October 8, 2014 -- Updated 1528 GMT (2328 HKT)
With multiple developments on numerous fronts, here's what you need to know Wednesday to quickly get caught up on the latest:
WEST AFRICAN CASES
Grim tolls:
To date, the world's largest outbreak of Ebola has killed more than 3,400 people in Guinea, Liberia and Sierra Leone -- the nations hardest hit. Since March, more than 7,400 people have contracted Ebola in those nations, according to the World Health Organization. A handful of cases have been reported in Nigeria and Senegal as well. The Centers for Disease Control and Prevention saysinfections could reach 1.4 million in four months.
U.S. CASES
Thomas Eric Duncan, the first person diagnosed with Ebola in the United States, died Wednesday, according to
Texas Health Presbyterian Hospital in Dallas where he was being treated.
Duncan had been on a ventilator and on dialysis for failing kidneys, health officials said earler.
Duncan received an experimental medicine nearly a week after being admitted into a hospital -- a far longer wait than experienced by four other Ebola patients treated in the U.S. The others are Americans; Duncan is Liberian.
NBC cameraman recovering:
NBC cameraman Ashoka Mukpo is "reasonably stable,"but a doctor cautioned it's too early to say he's out of the woods. The American citizen got infected in Liberia, and he was airlifted to Omaha, Nebraska, for treatment Sunday. He's receiving an experimental drug called brincidofovir, or CMX001.
Dr. Kent Brantly, an Ebola survivor, has donated his blood to Mukpo, which may contain life-saving antibodies, according to the Samaritan's Purse aid group. Brantly previously did the same for another Ebola patient, Dr. Rick Sacra, who was treated at the same Omaha center as Mukpo and survived.
EUROPEAN CASES
Spain ramps up response:
Four more potential cases of Ebola are under observation in Spain, after a nurse's assistant there became the first person to contract Ebola outside Africa in the current outbreak. A second nurse's assistant is under observation at a hospital. Both were on the same team.
Norwegian tests positive:
An unnamed Norwegian national, a staffer with Doctors Without Borders, has contracted the virus while working in Sierra Leone. The staffer was put in isolation Sunday and will be moved to Europe for treatment.

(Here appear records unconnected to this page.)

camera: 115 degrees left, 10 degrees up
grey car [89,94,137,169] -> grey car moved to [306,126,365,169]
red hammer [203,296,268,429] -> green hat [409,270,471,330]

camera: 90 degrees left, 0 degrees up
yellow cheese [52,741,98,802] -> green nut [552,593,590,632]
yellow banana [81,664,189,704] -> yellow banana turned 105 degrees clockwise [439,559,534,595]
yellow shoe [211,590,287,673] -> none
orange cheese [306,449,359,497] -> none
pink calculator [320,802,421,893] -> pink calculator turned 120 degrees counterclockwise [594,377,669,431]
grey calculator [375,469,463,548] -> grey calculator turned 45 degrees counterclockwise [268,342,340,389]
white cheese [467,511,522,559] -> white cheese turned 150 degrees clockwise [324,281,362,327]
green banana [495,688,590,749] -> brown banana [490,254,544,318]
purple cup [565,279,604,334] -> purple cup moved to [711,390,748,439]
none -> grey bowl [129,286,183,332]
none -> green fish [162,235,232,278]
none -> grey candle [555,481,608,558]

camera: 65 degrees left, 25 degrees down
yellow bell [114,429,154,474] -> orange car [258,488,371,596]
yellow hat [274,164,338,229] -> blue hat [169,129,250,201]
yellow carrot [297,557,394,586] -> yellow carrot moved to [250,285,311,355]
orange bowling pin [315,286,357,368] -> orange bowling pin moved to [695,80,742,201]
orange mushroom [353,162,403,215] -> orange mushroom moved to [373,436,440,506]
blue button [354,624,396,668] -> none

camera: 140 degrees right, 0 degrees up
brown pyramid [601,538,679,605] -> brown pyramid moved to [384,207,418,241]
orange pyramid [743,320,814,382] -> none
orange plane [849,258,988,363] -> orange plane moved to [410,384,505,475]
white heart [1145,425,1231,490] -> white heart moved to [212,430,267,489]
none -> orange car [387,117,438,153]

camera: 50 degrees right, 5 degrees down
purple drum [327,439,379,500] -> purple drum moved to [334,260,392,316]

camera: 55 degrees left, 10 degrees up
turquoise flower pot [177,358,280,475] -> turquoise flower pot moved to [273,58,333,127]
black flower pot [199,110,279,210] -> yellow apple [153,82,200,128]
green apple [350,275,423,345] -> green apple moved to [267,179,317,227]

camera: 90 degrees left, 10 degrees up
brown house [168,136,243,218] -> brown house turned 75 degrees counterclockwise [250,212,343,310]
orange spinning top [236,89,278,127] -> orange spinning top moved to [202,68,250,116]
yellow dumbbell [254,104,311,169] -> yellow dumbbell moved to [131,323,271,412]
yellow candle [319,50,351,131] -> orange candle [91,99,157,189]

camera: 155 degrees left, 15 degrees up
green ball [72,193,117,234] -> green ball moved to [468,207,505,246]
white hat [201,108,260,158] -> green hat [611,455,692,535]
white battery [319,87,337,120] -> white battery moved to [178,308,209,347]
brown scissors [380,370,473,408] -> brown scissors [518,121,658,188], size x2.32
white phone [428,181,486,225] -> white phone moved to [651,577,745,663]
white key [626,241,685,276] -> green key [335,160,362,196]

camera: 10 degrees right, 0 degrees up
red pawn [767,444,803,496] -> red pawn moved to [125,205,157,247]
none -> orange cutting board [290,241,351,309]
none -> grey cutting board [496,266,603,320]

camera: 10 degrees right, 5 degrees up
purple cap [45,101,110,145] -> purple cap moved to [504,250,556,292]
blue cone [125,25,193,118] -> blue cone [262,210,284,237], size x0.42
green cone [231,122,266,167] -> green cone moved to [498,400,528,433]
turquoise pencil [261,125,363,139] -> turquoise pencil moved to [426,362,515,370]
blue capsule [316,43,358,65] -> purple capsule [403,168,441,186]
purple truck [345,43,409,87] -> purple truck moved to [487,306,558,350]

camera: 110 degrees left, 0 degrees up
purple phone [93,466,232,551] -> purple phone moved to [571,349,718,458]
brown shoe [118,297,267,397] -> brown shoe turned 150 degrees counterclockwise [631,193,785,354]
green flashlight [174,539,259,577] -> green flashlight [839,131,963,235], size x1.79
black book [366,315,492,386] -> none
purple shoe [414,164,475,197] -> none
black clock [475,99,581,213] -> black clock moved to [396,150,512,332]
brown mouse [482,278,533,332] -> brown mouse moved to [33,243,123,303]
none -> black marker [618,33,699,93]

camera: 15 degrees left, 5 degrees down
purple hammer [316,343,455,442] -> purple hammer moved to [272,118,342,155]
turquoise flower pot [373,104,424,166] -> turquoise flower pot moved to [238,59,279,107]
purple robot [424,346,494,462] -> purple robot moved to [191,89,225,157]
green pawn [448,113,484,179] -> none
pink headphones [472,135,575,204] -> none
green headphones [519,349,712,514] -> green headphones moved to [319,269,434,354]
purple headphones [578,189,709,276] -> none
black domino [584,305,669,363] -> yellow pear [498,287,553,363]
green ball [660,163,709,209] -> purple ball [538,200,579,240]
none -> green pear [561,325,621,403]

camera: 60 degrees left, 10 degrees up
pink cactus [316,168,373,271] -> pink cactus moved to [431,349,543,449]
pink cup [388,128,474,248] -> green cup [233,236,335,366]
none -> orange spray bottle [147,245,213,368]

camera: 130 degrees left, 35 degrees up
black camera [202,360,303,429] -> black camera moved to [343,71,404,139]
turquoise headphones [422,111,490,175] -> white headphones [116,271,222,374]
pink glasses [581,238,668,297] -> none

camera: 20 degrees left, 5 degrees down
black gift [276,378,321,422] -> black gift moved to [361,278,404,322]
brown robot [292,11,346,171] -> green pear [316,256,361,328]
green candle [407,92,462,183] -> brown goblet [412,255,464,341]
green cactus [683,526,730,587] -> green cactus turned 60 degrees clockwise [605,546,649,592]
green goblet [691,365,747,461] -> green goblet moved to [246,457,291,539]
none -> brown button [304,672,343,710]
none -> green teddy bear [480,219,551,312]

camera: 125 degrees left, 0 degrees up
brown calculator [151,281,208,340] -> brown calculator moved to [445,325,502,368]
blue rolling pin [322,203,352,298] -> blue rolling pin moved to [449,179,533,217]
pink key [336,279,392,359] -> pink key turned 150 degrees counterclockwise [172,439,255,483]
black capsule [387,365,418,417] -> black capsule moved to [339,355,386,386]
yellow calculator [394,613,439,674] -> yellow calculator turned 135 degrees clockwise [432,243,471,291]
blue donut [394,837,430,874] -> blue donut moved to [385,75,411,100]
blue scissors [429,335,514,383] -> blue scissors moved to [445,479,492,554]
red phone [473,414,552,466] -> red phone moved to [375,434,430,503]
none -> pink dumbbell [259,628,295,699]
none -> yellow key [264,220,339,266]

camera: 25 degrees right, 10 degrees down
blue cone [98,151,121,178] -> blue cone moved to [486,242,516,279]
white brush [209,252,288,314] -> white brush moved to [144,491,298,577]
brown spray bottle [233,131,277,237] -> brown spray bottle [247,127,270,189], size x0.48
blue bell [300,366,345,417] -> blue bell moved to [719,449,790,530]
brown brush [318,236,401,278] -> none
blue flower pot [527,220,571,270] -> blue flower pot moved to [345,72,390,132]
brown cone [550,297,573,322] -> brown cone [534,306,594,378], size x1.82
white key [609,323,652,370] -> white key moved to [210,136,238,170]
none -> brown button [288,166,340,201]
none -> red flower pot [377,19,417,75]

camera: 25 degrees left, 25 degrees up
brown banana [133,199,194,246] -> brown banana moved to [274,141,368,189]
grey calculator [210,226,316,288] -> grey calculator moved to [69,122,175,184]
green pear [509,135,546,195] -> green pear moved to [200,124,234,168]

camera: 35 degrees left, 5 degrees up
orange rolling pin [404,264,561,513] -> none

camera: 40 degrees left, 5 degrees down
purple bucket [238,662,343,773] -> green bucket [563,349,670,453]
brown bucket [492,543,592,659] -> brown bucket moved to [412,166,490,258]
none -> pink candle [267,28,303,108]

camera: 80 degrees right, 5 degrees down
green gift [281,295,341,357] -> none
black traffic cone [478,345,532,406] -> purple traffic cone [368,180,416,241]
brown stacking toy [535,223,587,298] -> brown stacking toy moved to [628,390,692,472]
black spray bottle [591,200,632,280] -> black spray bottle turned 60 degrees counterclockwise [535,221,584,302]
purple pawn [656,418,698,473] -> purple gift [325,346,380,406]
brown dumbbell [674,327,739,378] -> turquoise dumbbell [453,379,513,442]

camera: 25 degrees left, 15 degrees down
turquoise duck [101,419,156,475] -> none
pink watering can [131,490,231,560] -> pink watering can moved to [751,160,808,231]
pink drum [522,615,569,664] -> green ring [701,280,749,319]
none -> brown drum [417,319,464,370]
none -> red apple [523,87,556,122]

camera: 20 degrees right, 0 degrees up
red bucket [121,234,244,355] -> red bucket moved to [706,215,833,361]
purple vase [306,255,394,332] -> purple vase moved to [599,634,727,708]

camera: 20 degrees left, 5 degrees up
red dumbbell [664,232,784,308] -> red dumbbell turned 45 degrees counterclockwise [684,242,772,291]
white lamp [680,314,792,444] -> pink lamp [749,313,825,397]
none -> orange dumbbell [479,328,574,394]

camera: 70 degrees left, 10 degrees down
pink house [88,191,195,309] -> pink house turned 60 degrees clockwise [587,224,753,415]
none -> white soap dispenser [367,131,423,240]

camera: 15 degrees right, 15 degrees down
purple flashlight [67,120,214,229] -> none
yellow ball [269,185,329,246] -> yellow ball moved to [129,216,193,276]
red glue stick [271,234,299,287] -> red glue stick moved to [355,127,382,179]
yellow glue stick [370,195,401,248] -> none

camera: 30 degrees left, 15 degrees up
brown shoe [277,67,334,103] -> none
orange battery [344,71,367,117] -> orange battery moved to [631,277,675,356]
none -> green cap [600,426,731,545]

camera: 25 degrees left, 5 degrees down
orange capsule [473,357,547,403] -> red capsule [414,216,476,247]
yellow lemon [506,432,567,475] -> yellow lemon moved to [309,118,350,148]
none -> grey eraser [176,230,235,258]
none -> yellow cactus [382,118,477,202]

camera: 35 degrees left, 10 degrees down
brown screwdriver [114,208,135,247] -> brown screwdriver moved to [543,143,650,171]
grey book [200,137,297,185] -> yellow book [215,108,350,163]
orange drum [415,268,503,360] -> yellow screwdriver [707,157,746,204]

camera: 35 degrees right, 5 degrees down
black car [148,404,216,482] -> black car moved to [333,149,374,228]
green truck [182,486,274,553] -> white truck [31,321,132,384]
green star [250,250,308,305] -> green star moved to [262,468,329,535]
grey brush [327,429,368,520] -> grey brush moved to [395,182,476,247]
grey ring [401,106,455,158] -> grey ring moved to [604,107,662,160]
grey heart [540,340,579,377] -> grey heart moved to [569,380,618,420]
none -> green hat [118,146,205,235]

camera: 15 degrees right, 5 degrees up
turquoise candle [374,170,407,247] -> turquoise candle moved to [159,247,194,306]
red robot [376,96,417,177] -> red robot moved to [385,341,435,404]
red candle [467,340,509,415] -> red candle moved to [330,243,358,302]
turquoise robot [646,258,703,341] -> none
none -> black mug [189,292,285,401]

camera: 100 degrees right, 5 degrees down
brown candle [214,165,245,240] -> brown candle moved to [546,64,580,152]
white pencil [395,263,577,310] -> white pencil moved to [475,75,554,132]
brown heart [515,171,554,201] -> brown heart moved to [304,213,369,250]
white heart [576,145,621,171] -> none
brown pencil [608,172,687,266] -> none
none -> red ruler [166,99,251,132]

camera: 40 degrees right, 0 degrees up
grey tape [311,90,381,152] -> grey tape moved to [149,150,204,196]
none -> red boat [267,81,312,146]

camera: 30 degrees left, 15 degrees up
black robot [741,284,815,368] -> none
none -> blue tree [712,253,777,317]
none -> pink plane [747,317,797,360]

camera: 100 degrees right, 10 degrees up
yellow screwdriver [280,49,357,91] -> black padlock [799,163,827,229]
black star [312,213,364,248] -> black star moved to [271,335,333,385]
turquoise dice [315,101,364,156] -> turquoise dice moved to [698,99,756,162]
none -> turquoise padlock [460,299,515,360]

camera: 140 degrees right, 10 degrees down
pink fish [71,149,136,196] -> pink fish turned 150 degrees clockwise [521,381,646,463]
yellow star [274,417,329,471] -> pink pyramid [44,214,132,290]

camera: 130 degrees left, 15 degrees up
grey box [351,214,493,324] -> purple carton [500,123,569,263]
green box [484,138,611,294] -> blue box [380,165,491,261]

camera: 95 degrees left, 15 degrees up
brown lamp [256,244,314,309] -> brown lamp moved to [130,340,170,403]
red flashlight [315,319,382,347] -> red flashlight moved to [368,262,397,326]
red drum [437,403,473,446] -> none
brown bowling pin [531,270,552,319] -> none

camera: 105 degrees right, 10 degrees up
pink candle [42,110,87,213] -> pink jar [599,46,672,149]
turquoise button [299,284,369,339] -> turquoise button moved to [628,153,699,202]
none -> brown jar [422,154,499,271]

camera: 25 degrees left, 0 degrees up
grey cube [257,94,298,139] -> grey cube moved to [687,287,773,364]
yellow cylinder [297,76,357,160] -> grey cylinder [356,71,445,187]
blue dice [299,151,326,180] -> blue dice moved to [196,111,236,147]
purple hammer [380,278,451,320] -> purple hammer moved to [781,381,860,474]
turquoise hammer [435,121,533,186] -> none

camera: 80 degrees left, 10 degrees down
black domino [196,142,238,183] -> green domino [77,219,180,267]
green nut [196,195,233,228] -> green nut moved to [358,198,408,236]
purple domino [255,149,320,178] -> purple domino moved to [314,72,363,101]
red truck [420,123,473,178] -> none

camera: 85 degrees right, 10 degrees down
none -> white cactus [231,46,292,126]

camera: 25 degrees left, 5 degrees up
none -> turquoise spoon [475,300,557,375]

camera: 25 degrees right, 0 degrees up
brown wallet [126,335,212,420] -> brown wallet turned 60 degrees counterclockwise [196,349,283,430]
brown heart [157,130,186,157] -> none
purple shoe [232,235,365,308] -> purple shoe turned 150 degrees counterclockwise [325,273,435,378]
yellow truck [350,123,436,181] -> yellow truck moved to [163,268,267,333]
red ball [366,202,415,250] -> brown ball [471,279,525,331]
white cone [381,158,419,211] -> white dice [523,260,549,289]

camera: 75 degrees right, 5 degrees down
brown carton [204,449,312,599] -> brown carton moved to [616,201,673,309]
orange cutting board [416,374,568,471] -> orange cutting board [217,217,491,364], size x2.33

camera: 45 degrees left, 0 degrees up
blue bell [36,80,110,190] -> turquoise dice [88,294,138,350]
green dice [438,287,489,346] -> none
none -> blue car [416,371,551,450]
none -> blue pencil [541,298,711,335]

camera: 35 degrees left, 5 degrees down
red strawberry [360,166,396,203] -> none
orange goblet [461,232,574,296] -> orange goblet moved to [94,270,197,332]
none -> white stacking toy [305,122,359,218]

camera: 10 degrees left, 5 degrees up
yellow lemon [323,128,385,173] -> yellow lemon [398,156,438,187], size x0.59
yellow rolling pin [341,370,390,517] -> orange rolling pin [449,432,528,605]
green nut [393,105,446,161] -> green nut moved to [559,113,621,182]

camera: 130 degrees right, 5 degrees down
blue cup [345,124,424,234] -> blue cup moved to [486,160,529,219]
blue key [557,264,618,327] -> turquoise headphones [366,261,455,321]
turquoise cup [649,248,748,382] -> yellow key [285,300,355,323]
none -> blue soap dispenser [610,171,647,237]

Sporadic Ebola infections will be unavoidable in some European countries because of direct travel from their hubs to hotspot areas in West Africa, the World Health Organization said Wednesday. But the risk of spread, it said, is avoidable and extremely low.
RESPONSE
Closed wallets:
The Ebola outbreak may dominate the headlines, but few Americans are opening up their wallets. Four major U.S. aid organizations surveyed by CNNMoney have received a combined total of $19.5 million so far. Much of that came from nonprofit foundations, not individual donors. Last month, the United Nations said it would need nearly $1 billion to fight the virus.